Patrick squeezed his eyes shut for a few seconds before opening them again, trying not to think of a bloody basement. “You wouldn’t be wrong.”
He’d known Ethan had taken Hannah to keep Macaria’s godhead alive and always thought his father had used Hannah’s magic the same way a parasite drained energy from a host. It seemed Patrick hadn’t been far off the mark with that comparison, if what they were saying was true, if their family had the ability to tap the nexus beneath Salem with no one the wiser.
The Pattersons had generational claim to a nexus, one the government hadn’t been able to pry out of their hands. No wonder his grandmother was always listened to whenever she went to Capitol Hill to chastise Congress about the Dominion Sect.
No wonder Hannah had been able to support a godhead in her soul for as long as she had, if Ethan could draw from a nexus through her without anyone tracking his access, because blood would always let blood through. Patrick wondered how many times Ethan had taken Hannah back to Salem to support her soul until it no longer worked, until it took godly interference to keep her alive.
He wondered if the breaking point was when she became pregnant.
“This is information my superiors need to know. Most likely they’ll send mages out of the Boston field office to barricade the Salem and Boston nexuses like we did during the Thirty-Day War,” Patrick said.

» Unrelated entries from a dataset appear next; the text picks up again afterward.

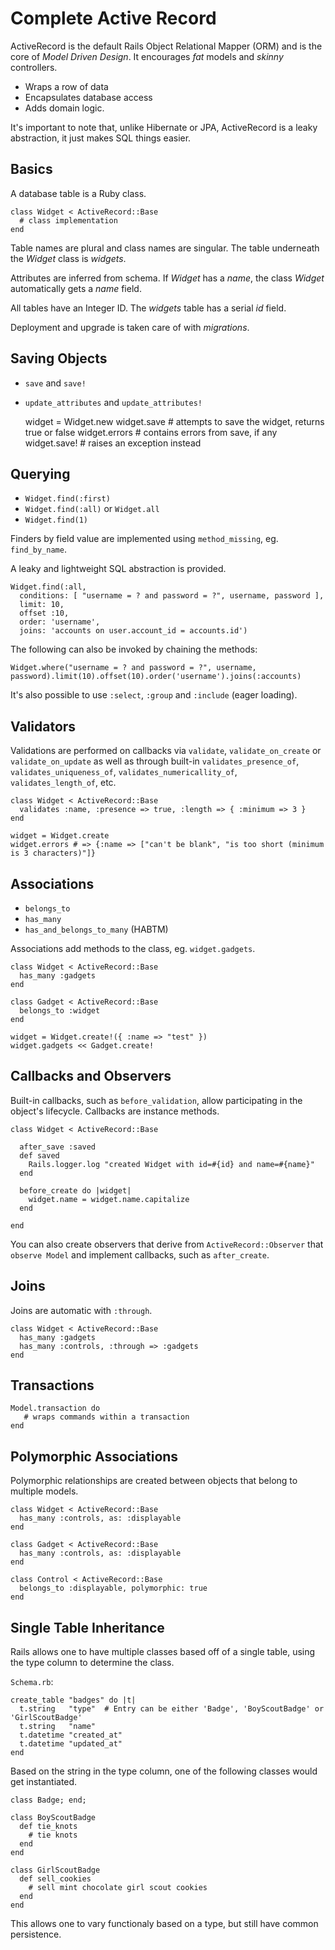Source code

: Complete Active Record
======================

ActiveRecord is the default Rails Object Relational Mapper (ORM) and is the core of *Model Driven Design*. It encourages *fat* models and *skinny* controllers.

* Wraps a row of data
* Encapsulates database access
* Adds domain logic.

It's important to note that, unlike Hibernate or JPA, ActiveRecord is a leaky abstraction, it just makes SQL things easier.

Basics
------

A database table is a Ruby class.

    class Widget < ActiveRecord::Base
      # class implementation
    end

Table names are plural and class names are singular. The table underneath the *Widget* class is *widgets*.

Attributes are inferred from schema. If *Widget* has a *name*, the class *Widget* automatically gets a *name* field.

All tables have an Integer ID. The *widgets* table has a serial *id* field.

Deployment and upgrade is taken care of with *migrations*.

Saving Objects
--------------

* `save` and `save!`
* `update_attributes` and `update_attributes!`

    widget = Widget.new
    widget.save # attempts to save the widget, returns true or false
    widget.errors # contains errors from save, if any
    widget.save! # raises an exception instead

Querying
-------

* `Widget.find(:first)`
* `Widget.find(:all)` or `Widget.all`
* `Widget.find(1)`

Finders by field value are implemented using `method_missing`, eg. `find_by_name`.

A leaky and lightweight SQL abstraction is provided.

    Widget.find(:all,
      conditions: [ "username = ? and password = ?", username, password ],
      limit: 10,
      offset :10,
      order: 'username',
      joins: 'accounts on user.account_id = accounts.id')

The following can also be invoked by chaining the methods:

    Widget.where("username = ? and password = ?", username, password).limit(10).offset(10).order('username').joins(:accounts)

It's also possible to use `:select`, `:group` and `:include` (eager loading).

Validators
----------

Validations are performed on callbacks via `validate`, `validate_on_create` or `validate_on_update` as well as through built-in `validates_presence_of`, `validates_uniqueness_of`, `validates_numericallity_of`, `validates_length_of`, etc.

    class Widget < ActiveRecord::Base
      validates :name, :presence => true, :length => { :minimum => 3 }
    end

    widget = Widget.create
    widget.errors # => {:name => ["can't be blank", "is too short (minimum is 3 characters)"]}

Associations
------------

* `belongs_to`
* `has_many`
* `has_and_belongs_to_many` (HABTM)

Associations add methods to the class, eg. `widget.gadgets`.

    class Widget < ActiveRecord::Base
      has_many :gadgets
    end

    class Gadget < ActiveRecord::Base
      belongs_to :widget
    end

    widget = Widget.create!({ :name => "test" })
    widget.gadgets << Gadget.create!

Callbacks and Observers
-----------------------

Built-in callbacks, such as `before_validation`, allow participating in the object's lifecycle. Callbacks are instance methods.

    class Widget < ActiveRecord::Base

      after_save :saved
      def saved
        Rails.logger.log "created Widget with id=#{id} and name=#{name}"
      end

      before_create do |widget|
        widget.name = widget.name.capitalize
      end

    end

You can also create observers that derive from `ActiveRecord::Observer` that `observe Model` and implement callbacks, such as `after_create`.

Joins
-----

Joins are automatic with `:through`.

    class Widget < ActiveRecord::Base
      has_many :gadgets
      has_many :controls, :through => :gadgets
    end

Transactions
------------

    Model.transaction do
       # wraps commands within a transaction
    end

Polymorphic Associations
------------------------

Polymorphic relationships are created between objects that belong to multiple models.

    class Widget < ActiveRecord::Base
      has_many :controls, as: :displayable
    end

    class Gadget < ActiveRecord::Base
      has_many :controls, as: :displayable
    end

    class Control < ActiveRecord::Base
      belongs_to :displayable, polymorphic: true
    end

Single Table Inheritance
------------------------

Rails allows one to have multiple classes based off of a single table, using the type column to determine the class.

`Schema.rb`:

    create_table "badges" do |t|
      t.string   "type"  # Entry can be either 'Badge', 'BoyScoutBadge' or 'GirlScoutBadge'
      t.string   "name"
      t.datetime "created_at"
      t.datetime "updated_at"
    end

Based on the string in the type column, one of the following classes would get instantiated.

    class Badge; end;

    class BoyScoutBadge
      def tie_knots
        # tie knots
      end
    end

    class GirlScoutBadge
      def sell_cookies
        # sell mint chocolate girl scout cookies
      end
    end

This allows one to vary functionaly based on a type, but still have common persistence.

Barricading the ley lines and nexuses in the Northeast would take a level of coordination and power the government could probably deploy in time, but there was no guarantee. Bureaucracy was the government’s lifeblood at all levels, and not even war could make that move quickly. He hoped General Reed would be able to make something happen though.
“Please find your grandmother. She never stopped looking for you and Hannah after we buried Clara,” Madelyn said in a quiet voice that broke a little on her sister’s name.
“You all thought we were dead for years.”